*** Opening of DATASET CONTENT ***
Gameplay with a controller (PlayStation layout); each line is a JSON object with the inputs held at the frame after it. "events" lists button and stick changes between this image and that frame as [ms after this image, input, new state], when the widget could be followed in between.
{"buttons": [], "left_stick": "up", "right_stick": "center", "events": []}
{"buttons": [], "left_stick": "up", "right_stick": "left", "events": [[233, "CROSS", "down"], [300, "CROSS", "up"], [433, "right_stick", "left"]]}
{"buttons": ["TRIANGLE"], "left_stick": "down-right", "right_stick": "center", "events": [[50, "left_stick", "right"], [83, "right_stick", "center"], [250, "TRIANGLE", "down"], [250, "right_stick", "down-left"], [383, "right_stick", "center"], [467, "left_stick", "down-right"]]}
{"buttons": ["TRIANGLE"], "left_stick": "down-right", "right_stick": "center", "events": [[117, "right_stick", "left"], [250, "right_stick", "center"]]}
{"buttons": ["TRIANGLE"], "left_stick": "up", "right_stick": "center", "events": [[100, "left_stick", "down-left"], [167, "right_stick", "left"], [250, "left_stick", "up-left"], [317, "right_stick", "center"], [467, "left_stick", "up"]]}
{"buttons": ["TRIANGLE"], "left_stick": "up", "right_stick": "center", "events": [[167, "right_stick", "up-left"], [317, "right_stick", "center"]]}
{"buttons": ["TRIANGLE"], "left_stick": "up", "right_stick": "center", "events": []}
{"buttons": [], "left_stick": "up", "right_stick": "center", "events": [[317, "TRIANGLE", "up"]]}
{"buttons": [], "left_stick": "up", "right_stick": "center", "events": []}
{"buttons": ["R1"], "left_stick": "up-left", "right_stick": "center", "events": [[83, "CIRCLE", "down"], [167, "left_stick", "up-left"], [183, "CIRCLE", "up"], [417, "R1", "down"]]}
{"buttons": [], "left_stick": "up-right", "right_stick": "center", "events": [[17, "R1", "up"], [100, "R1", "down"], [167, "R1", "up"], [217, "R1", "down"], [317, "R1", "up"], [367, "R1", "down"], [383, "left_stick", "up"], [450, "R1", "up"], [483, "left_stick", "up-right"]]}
*** Close of DATASET CONTENT ***
▸ TASK
If a line contains the word "center", it counts; say how many such lines the records hold, and give only that number.

▸ OUTPUT
10